-- GOAL OF THE EXERCISE --
Make an exact copy of the whole listing, but leave its pictures out.

-- DATA FOR THIS TASK --

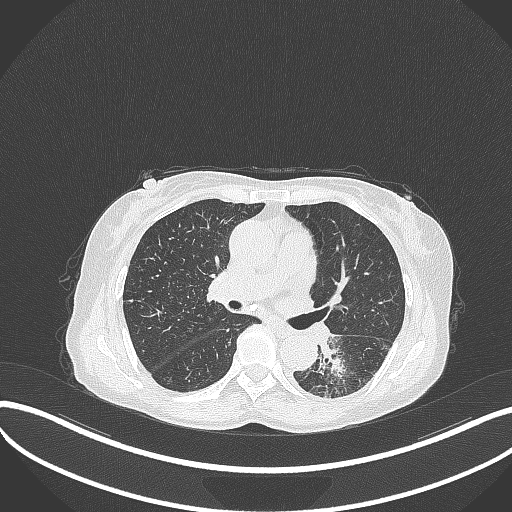
Chest CT, one axial slice; reconstruction kernel B70f; 120 kVp; lung window (W 1500 / L -600 HU); 512 × 512 image matrix. Patient: female, 78 years. Case-level facts recorded for this patient, not image findings: clinical TNM (as recorded): T3 N0 M1.
Outlined on this slice (rectangle marked by the reading radiologist):
- lung tumour (recorded histology: squamous cell carcinoma): bounding box (x1, y1, x2, y2) in pixels: (316, 332, 365, 393)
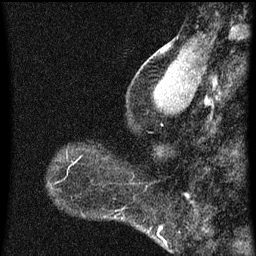
Breast MRI (dynamic contrast-enhanced), one sagittal slice; position 18 of 60 along the scan axis; dynamic contrast-enhanced series, image 2 of 3 at this slice position (ordered by acquisition); 1.5 T; TE 4.2 ms, TR 8 ms; 256 × 256 image matrix, field of view 180 × 180 mm. Female patient, age 44 years.
Structures marked on this image (semi-automatically segmented with operator editing):
- analysis volume of interest (the breast-tissue region the enhancement analysis was run in; not a lesion): bounding box <55,150,95,169> (left, top, right, bottom; pixels)
- tumour enhancement mask (voxels above the 70 % enhancement threshold inside the analysis volume of interest): <69,156,82,169>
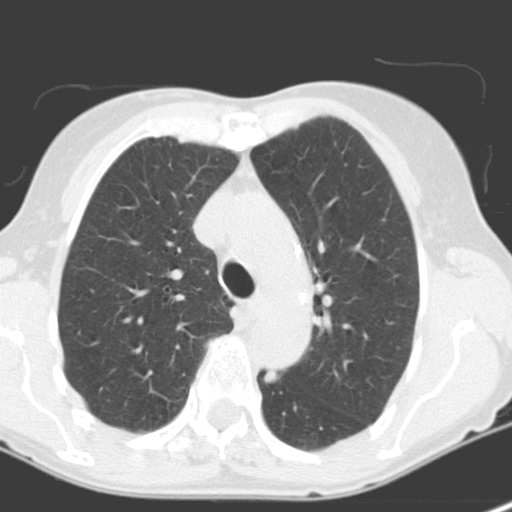
Low-dose screening chest CT, one axial slice. Position 104 of 141 along the scan axis. 120 kVp. Lung window (W 1500 / L -600 HU). 3.2 mm slice thickness. 512 × 512 image matrix, field of view 262 × 262 mm.
Structures marked on this image (outlined manually by an expert reader):
- lesion 1 (tumor, lower lobe of left lung): box from (x=265, y=371) to (x=280, y=384) px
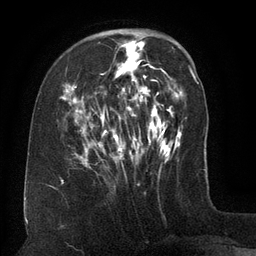
Breast MRI (dynamic contrast-enhanced), one axial slice; position 42 of 134 along the scan axis; cropped to one breast; dynamic contrast-enhanced series, time point 2 of 6 at this slice position (early post-contrast); 3 T; TE 2.6 ms, TR 5.5 ms; 256 × 256 image matrix. Female patient.
Structures marked on this image (semi-automatic segmentation, software-assisted and operator-edited):
- enhancing-tissue mask used for the functional tumour volume (all voxels passing the contrast-enhancement thresholds inside the analysis volume; usually the tumour): bounding box (x1, y1, x2, y2) in pixels: (62, 35, 154, 169)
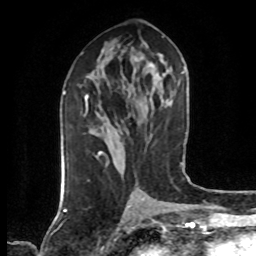
Breast MRI (dynamic contrast-enhanced), one axial slice; slice 33 of 80 in the series (ordered by position); cropped to one breast; dynamic contrast-enhanced series, time point 2 of 7 at this slice position (early post-contrast); 1.5 T; TE 4.2 ms, TR 7 ms; 2 mm slice thickness; 256 × 256 image matrix. Female patient.
Outlined on this slice (semi-automatic segmentation, software-assisted and operator-edited):
- enhancing-tissue mask used for the functional tumour volume (all voxels passing the contrast-enhancement thresholds inside the analysis volume; usually the tumour): box from (x=86, y=94) to (x=100, y=154) px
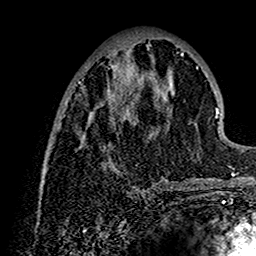
Breast MRI (dynamic contrast-enhanced), one axial slice; position 53 of 160 along the scan axis; cropped to one breast; dynamic contrast-enhanced series, time point 2 of 7 at this slice position (early post-contrast); 1.5 T; TE 2.7 ms, TR 5.4 ms; 1 mm slice thickness; 256 × 256 image matrix, field of view 154 × 154 mm. Female patient.
Annotated regions visible in this slice (semi-automatically segmented with operator editing):
- enhancing-tissue mask used for the functional tumour volume (all voxels passing the contrast-enhancement thresholds inside the analysis volume; usually the tumour): bounding box (x1, y1, x2, y2) in pixels: (44, 40, 202, 188)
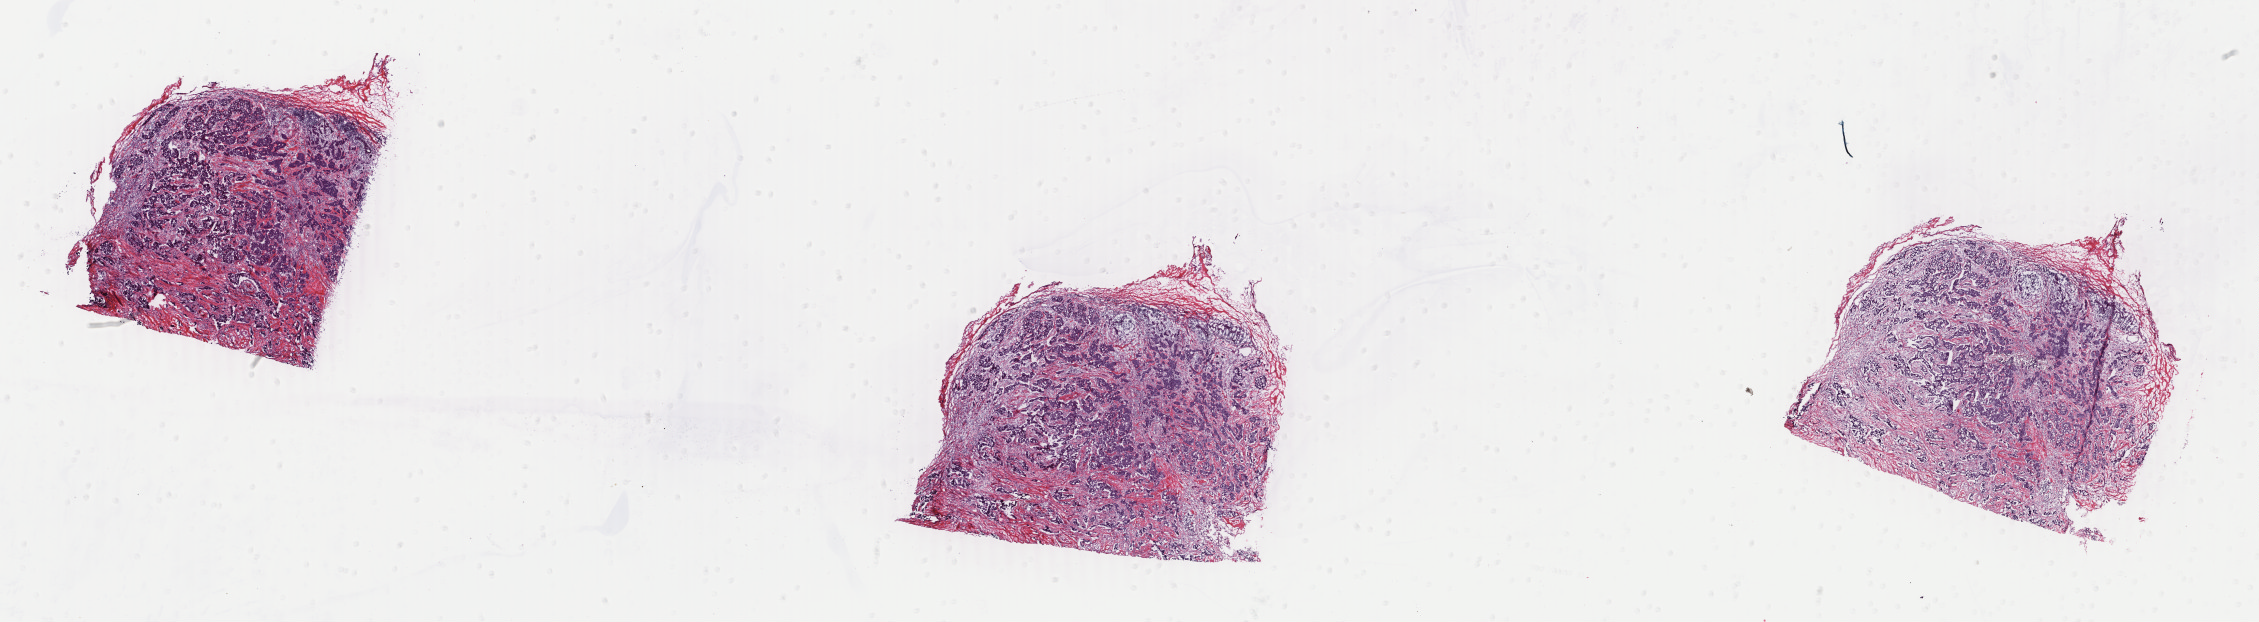
Digitized H&E-stained tissue section (whole slide), a low-resolution overview of the entire scanned area, about 35.9 x 9.9 mm, frozen section, breast, primary tumour sample. Female, age 42 years at initial diagnosis.
Diagnosis: Infiltrating duct carcinoma, NOS.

-- TASK ANSWER --
Chest CT, one axial slice; reconstruction kernel B70f; 120 kVp; lung window (W 1500 / L -600 HU); 512 × 512 image matrix. Patient: female, 78 years. Case-level facts recorded for this patient, not image findings: clinical TNM (as recorded): T3 N0 M1.
Outlined on this slice (rectangle marked by the reading radiologist):
- lung tumour (recorded histology: squamous cell carcinoma): bounding box (x1, y1, x2, y2) in pixels: (316, 332, 365, 393)
Breast MRI (dynamic contrast-enhanced), one sagittal slice; position 18 of 60 along the scan axis; dynamic contrast-enhanced series, image 2 of 3 at this slice position (ordered by acquisition); 1.5 T; TE 4.2 ms, TR 8 ms; 256 × 256 image matrix, field of view 180 × 180 mm. Female patient, age 44 years.
Structures marked on this image (semi-automatically segmented with operator editing):
- analysis volume of interest (the breast-tissue region the enhancement analysis was run in; not a lesion): bounding box <55,150,95,169> (left, top, right, bottom; pixels)
- tumour enhancement mask (voxels above the 70 % enhancement threshold inside the analysis volume of interest): <69,156,82,169>
Low-dose screening chest CT, one axial slice. Position 104 of 141 along the scan axis. 120 kVp. Lung window (W 1500 / L -600 HU). 3.2 mm slice thickness. 512 × 512 image matrix, field of view 262 × 262 mm.
Structures marked on this image (outlined manually by an expert reader):
- lesion 1 (tumor, lower lobe of left lung): box from (x=265, y=371) to (x=280, y=384) px
Breast MRI (dynamic contrast-enhanced), one axial slice; position 42 of 134 along the scan axis; cropped to one breast; dynamic contrast-enhanced series, time point 2 of 6 at this slice position (early post-contrast); 3 T; TE 2.6 ms, TR 5.5 ms; 256 × 256 image matrix. Female patient.
Structures marked on this image (semi-automatic segmentation, software-assisted and operator-edited):
- enhancing-tissue mask used for the functional tumour volume (all voxels passing the contrast-enhancement thresholds inside the analysis volume; usually the tumour): bounding box (x1, y1, x2, y2) in pixels: (62, 35, 154, 169)
Breast MRI (dynamic contrast-enhanced), one axial slice; slice 33 of 80 in the series (ordered by position); cropped to one breast; dynamic contrast-enhanced series, time point 2 of 7 at this slice position (early post-contrast); 1.5 T; TE 4.2 ms, TR 7 ms; 2 mm slice thickness; 256 × 256 image matrix. Female patient.
Outlined on this slice (semi-automatic segmentation, software-assisted and operator-edited):
- enhancing-tissue mask used for the functional tumour volume (all voxels passing the contrast-enhancement thresholds inside the analysis volume; usually the tumour): box from (x=86, y=94) to (x=100, y=154) px
Breast MRI (dynamic contrast-enhanced), one axial slice; position 53 of 160 along the scan axis; cropped to one breast; dynamic contrast-enhanced series, time point 2 of 7 at this slice position (early post-contrast); 1.5 T; TE 2.7 ms, TR 5.4 ms; 1 mm slice thickness; 256 × 256 image matrix, field of view 154 × 154 mm. Female patient.
Annotated regions visible in this slice (semi-automatically segmented with operator editing):
- enhancing-tissue mask used for the functional tumour volume (all voxels passing the contrast-enhancement thresholds inside the analysis volume; usually the tumour): bounding box (x1, y1, x2, y2) in pixels: (44, 40, 202, 188)
Digitized H&E-stained tissue section (whole slide), a low-resolution overview of the entire scanned area, about 35.9 x 9.9 mm, frozen section, breast, primary tumour sample. Female, age 42 years at initial diagnosis.
Diagnosis: Infiltrating duct carcinoma, NOS.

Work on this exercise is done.